Lima's cold tower: layers of yellow potato mashed with ají amarillo paste and lime juice, alternating with a filling of tuna or chicken mayonnaise. Set in a cylindrical mould and unmoulded to reveal a terrine. The ají amarillo potato layer has a gentle fruity heat — not sharp, not burning, but warm — that is specific to this chilli variety.
“Lima's cold tower: layers of yellow potato mashed with ají amarillo paste and lime juice, alternating with a filling of tuna or chicken mayonnaise.”

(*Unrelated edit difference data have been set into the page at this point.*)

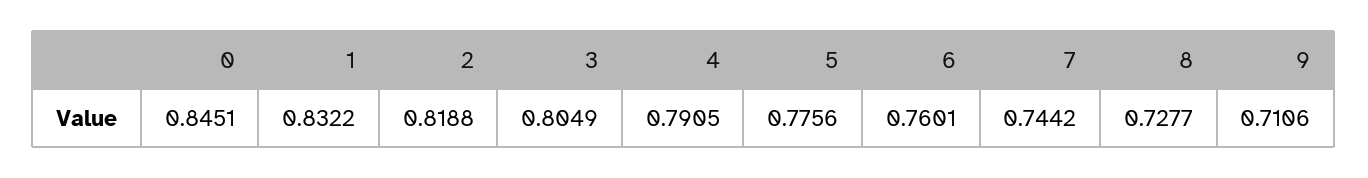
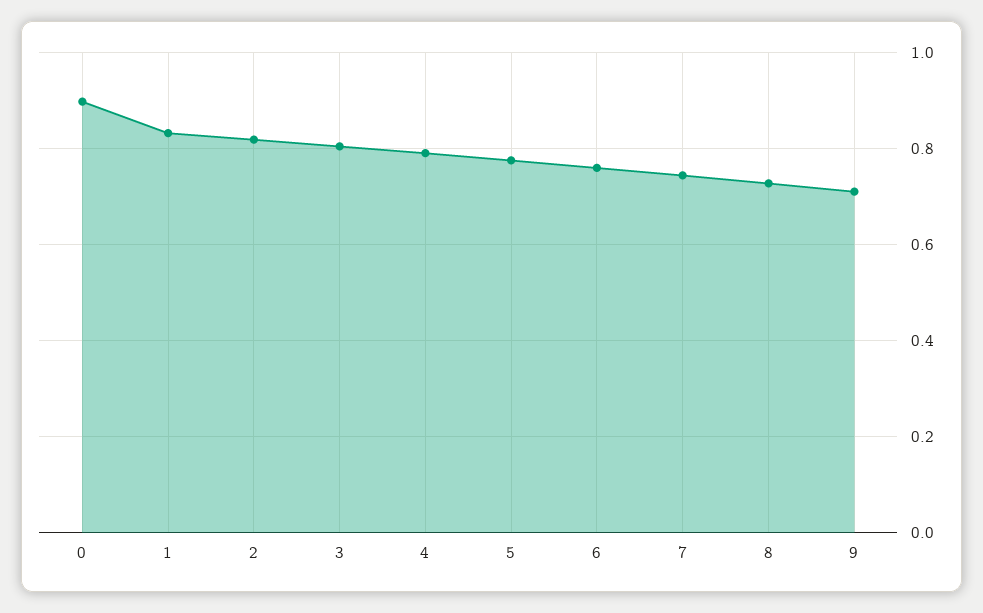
  {
-   "0": 0.8451,
+   "0": 0.9,
    "1": 0.8322,
    "2": 0.8188,
    "3": 0.8049,
    "4": 0.7905,
    "5": 0.7756,
    "6": 0.7601,
    "7": 0.7442,
    "8": 0.7277,
    "9": 0.7106
  }

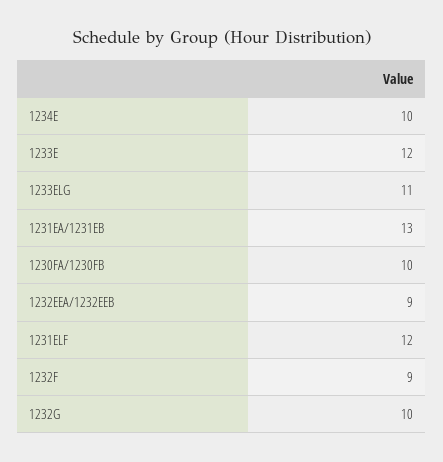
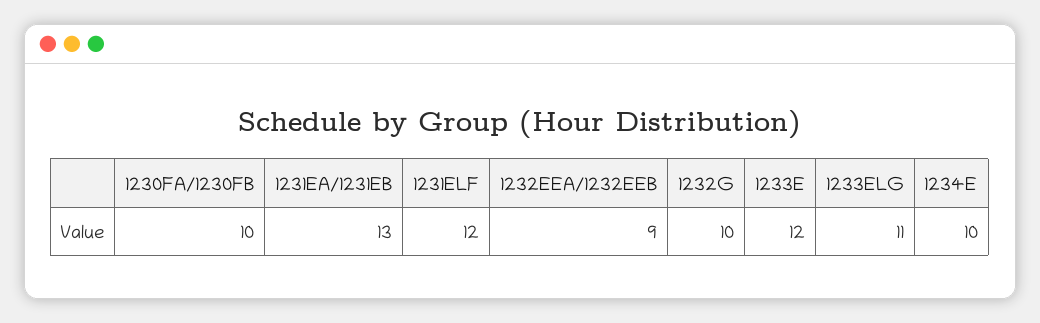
  {
    "1234E": 10,
    "1233E": 12,
    "1233ELG": 11,
    "1231EA/1231EB": 13,
    "1230FA/1230FB": 10,
    "1232EEA/1232EEB": 9,
    "1231ELF": 12,
-   "1232F": 9,
    "1232G": 10
  }

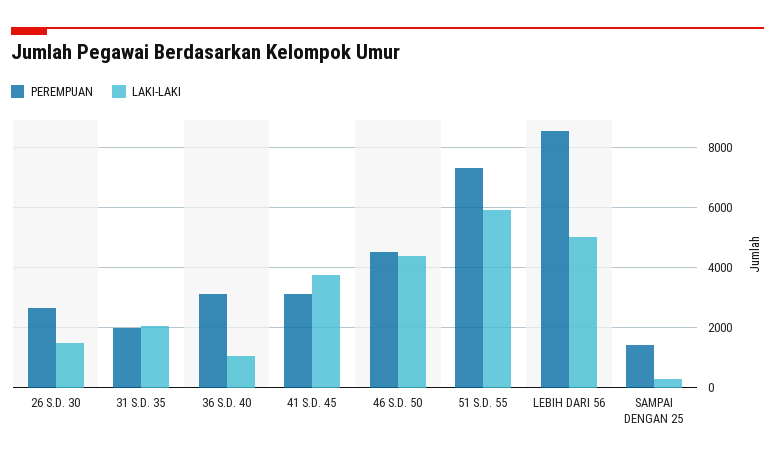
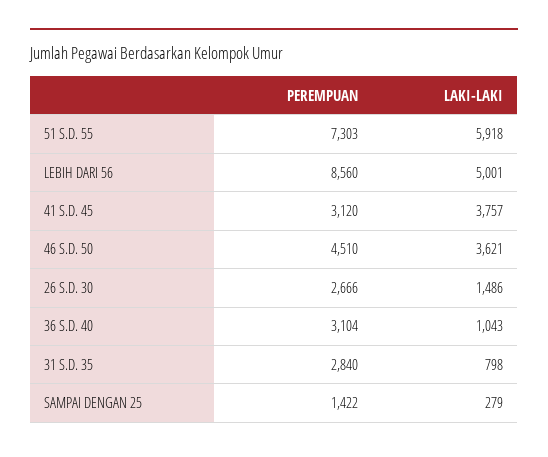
  {
    "PEREMPUAN": {
      "26 S.D. 30": 2666,
-     "31 S.D. 35": 2000,
+     "31 S.D. 35": 2840,
      "36 S.D. 40": 3104,
      "41 S.D. 45": 3120,
      "46 S.D. 50": 4510,
      "51 S.D. 55": 7303,
      "LEBIH DARI 56": 8560,
      "SAMPAI DENGAN 25": 1422
    },
    "LAKI-LAKI": {
      "26 S.D. 30": 1486,
-     "31 S.D. 35": 2000,
+     "31 S.D. 35": 798,
      "36 S.D. 40": 1043,
      "41 S.D. 45": 3757,
-     "46 S.D. 50": 4400,
+     "46 S.D. 50": 3621,
      "51 S.D. 55": 5918,
      "LEBIH DARI 56": 5001,
      "SAMPAI DENGAN 25": 279
    }
  }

The ají amarillo paste turns the mashed potato a vivid yellow-orange. This is not food colouring — it is the natural colour of the chilli.
What to Expect
The causa arrives unmoulded on a plate, the yellow potato layers visible in cross-section. You cut vertically through the layers — potato, filling, potato — and eat with both textures together. The ají amarillo heat is gentle.
Why Try It
Causa tells you about Peruvian cooking's relationship with its Andean potato heritage — a country with 3,000 potato varieties that uses them as a canvas for colour and flavour.
Insider Tips
- Order it as a starter — it's a cold first course, not a main.
- The ají amarillo version is always better than versions made with other chillies.
- La Rosa Náutica in Lima serves a reliable traditional version.